Annotator#

This page summarizes the code structure for this directory and its immediate subdirectories. It focuses on the bin / annotator area within the bin module. Use the table of contents below to navigate deeper.

Overview#

The annotator directory contains the document annotation pipeline for extracting semantic concepts from document files. It processes various file formats (PDF, DOCX, etc.) by extracting their text content via Apache Tika, then annotates the text by matching terms against SPARQL-indexed ontology concepts.


Modules#

  1. dirContentAnnotator..js — Handles the document annotation pipeline by extracting content from various file formats (PDF, DOCX, etc.), processing them with Apache Tika, and managing parsed documents in a directory structure with socket-based progress communication.


Features#

  • Multi-format document parsing via Apache Tika (PDF, DOCX, HTML, etc.).

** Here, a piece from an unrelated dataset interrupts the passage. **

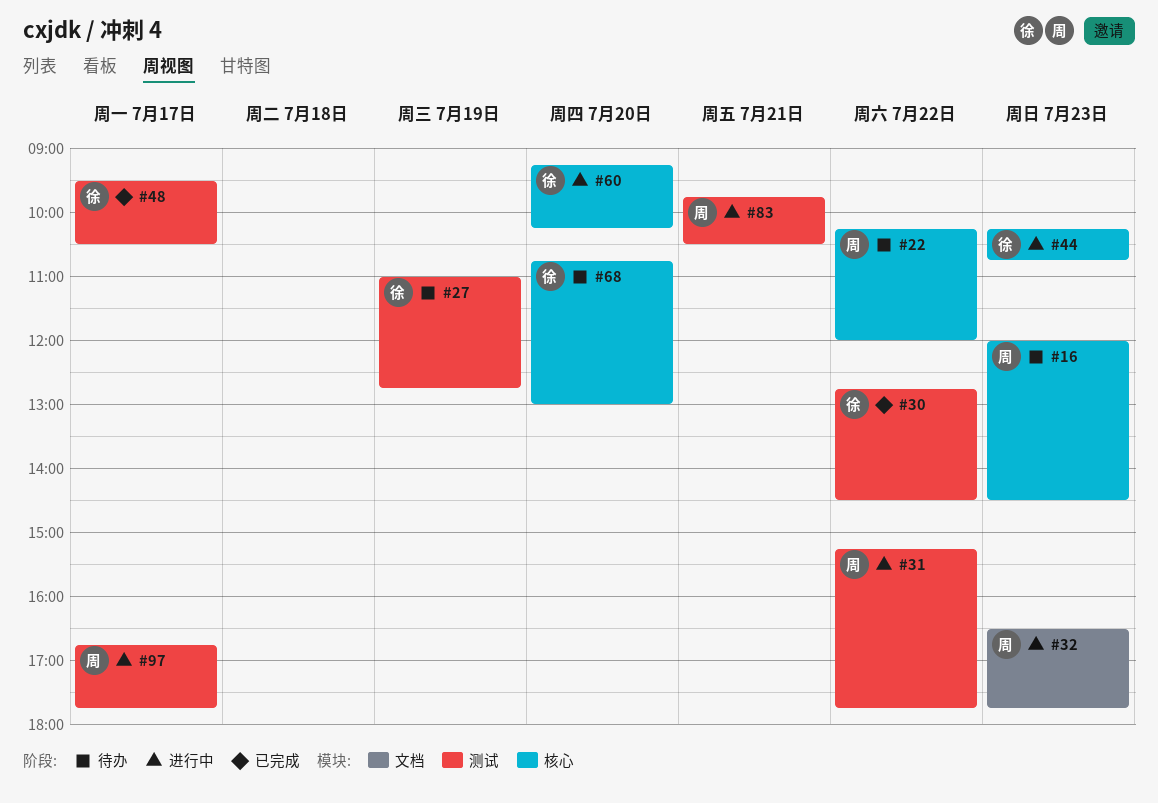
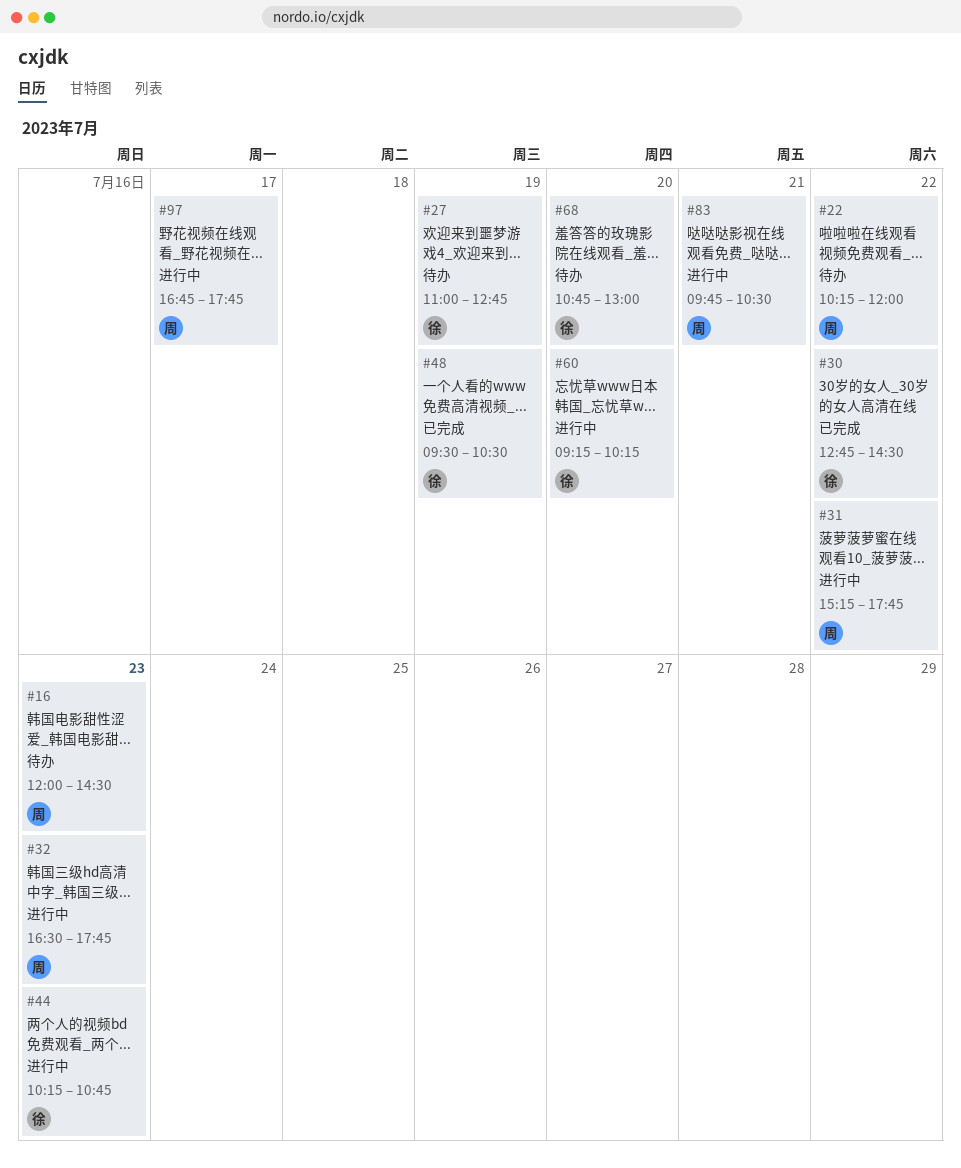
#48, day: Jul 17 -> Jul 19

  • Directory-based batch processing of multiple documents.

  • Socket-based progress reporting for real-time feedback during annotation.

  • Structured output management with parsed documents stored in directory hierarchies.


Usage#

  • The annotator is invoked via the frontend Annotator tool.

  • dirContentAnnotator..js receives a directory path, extracts text from each document file, and annotates it against the configured ontology sources.

  • Progress is communicated back to the client via WebSocket.

Files in this directory#

  • dirContentAnnotator..js